Ukraine could be in a position within 10 years to decide whether it wants to import natural gas from Russia if it takes the right steps, Carlos Pascual, the U.S. Department of State's top energy official, said on Platts Energy Week.
A combination of the development of Ukraine's own resources – both traditional and unconventional – as well as pipeline reversals and energy efficiency improvements, could put Ukraine in such a position, Pascual, the State Department's special envoy and coordinator for international energy affairs said on the all-energy news and talk show program.
But the changes are not going to be "immediate," he said. Any pipeline reversals and improvements in output are "not going to solve all of their supply needs for next winter."
Reversals of pipelines connecting Ukraine with Slovakia, Poland and Hungary – which could provide a combined natural gas volume of 10 billion cubic meters per year (Bcm/year) – would "start a process of diversification," he said.
"Where Ukraine has ... real potential is ... its existing fields of gas, where they have been using Soviet technology since the 1970s," Pascual said.
"And they could attract private companies,” he said. “We've had indications from private companies that you could potentially increase [production by 30%] in two to three years."

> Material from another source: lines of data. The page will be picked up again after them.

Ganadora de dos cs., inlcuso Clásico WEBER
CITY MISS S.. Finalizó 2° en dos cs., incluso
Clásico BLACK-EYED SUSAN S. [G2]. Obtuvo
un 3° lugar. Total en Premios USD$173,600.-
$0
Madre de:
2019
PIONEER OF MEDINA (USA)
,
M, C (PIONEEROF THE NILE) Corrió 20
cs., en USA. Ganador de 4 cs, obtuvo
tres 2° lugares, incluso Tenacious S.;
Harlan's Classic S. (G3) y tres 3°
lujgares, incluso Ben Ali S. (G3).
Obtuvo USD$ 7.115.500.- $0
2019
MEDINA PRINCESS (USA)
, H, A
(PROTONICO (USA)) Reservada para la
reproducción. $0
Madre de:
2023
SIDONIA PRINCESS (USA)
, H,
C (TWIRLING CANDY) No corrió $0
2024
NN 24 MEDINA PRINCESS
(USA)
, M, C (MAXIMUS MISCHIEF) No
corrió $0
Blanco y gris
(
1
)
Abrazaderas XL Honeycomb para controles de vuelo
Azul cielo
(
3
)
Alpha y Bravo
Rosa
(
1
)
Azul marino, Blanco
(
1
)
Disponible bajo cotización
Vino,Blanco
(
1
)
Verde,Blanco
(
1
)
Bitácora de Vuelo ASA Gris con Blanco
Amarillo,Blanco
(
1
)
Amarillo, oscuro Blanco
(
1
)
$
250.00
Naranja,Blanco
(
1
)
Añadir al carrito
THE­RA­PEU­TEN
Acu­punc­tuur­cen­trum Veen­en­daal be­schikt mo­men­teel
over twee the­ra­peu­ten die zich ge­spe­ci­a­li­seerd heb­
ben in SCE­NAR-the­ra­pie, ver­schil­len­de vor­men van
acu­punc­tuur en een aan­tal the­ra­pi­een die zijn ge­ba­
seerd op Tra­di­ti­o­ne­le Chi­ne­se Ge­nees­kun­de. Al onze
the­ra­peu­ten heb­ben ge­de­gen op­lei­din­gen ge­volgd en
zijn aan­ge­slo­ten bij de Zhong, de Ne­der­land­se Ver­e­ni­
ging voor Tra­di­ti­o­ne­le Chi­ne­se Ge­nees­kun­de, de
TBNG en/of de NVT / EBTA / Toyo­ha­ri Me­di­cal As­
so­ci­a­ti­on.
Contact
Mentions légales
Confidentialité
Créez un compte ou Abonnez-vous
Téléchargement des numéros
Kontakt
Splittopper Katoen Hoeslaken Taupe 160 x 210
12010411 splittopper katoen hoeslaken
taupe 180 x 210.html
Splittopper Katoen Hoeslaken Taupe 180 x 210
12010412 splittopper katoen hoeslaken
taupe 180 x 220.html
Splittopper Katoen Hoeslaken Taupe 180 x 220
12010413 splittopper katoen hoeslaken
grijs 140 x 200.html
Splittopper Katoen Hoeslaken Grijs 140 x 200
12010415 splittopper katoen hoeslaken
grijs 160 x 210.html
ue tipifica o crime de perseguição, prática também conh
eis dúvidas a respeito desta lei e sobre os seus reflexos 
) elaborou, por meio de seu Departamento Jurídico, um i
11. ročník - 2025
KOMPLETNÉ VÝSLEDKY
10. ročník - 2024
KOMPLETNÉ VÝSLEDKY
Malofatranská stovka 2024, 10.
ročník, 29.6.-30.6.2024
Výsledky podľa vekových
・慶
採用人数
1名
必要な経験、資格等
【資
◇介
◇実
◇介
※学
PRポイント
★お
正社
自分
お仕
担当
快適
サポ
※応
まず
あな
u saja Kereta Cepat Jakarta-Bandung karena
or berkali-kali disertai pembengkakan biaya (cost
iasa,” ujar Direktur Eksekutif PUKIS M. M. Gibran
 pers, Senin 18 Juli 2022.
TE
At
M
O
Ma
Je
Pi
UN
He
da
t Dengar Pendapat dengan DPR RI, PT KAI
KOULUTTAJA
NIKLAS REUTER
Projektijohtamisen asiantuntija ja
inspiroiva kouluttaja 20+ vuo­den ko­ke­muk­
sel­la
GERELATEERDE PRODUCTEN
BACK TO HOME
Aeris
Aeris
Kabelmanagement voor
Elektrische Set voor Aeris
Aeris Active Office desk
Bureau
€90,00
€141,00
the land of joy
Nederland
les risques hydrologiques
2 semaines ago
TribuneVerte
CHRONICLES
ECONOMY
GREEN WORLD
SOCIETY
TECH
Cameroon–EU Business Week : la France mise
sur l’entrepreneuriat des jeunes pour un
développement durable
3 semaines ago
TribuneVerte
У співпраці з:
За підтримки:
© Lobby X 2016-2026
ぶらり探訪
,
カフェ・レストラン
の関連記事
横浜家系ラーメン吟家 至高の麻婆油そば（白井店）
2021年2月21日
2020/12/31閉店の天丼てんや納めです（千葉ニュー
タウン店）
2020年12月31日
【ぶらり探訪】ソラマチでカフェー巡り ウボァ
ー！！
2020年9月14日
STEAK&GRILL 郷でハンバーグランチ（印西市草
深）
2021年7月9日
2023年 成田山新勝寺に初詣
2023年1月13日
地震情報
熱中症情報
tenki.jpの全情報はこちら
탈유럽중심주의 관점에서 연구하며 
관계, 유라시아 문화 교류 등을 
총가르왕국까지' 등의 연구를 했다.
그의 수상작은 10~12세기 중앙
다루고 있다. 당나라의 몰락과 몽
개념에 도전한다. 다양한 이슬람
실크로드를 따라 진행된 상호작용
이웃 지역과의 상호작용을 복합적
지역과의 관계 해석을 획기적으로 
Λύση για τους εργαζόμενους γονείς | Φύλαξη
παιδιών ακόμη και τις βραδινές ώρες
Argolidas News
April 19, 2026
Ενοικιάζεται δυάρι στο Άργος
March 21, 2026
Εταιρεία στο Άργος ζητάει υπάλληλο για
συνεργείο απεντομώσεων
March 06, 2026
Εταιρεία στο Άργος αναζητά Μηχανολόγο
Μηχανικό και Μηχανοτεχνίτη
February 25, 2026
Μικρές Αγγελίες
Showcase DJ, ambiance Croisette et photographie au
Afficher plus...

"In addition to that, you have had over the past year, in 2013, contracts that were signed by the Ukrainian government with Chevron, Shell, Eni for shale gas development," Pascual said.
"We've been working very closely with the Ukrainians and [have been] in close contact with those companies, and the companies are telling us that they realistically could add another [20 Bcm/year] to production by 2020," he said.
Meanwhile, in the U.S., an explosion of domestic of shale gas and oil production will also help Ukraine and others, and has already done so in terms of security of supply, he argues.
"That the United States is producing as much gas as we have has already had a big impact on European markets,” he said. “It was estimated that at this point the United States would be importing about 80 Bcm/year of [liquefied natural gas] LNG."
"We're only importing about 5 [Bcm],” he said. “That has allowed a lot of commodity to be redirected on international markets. It has been part of what has allowed European companies and utilities to be able to bring in additional supply and get greater leverage in their negotiations with their gas suppliers, such as Gazprom."
And that will continue. "The United States ... has approved a total of seven export licenses for LNG, if all of those indeed come to fruition and come onto the market, it will result in an additional 95-96 Bcm/year coming onto the marketplace," he said.
But this is not enough for some observers and critics.
Various U.S. lawmakers – many of them Republicans – have been beating a drum for a speedy increase in U.S.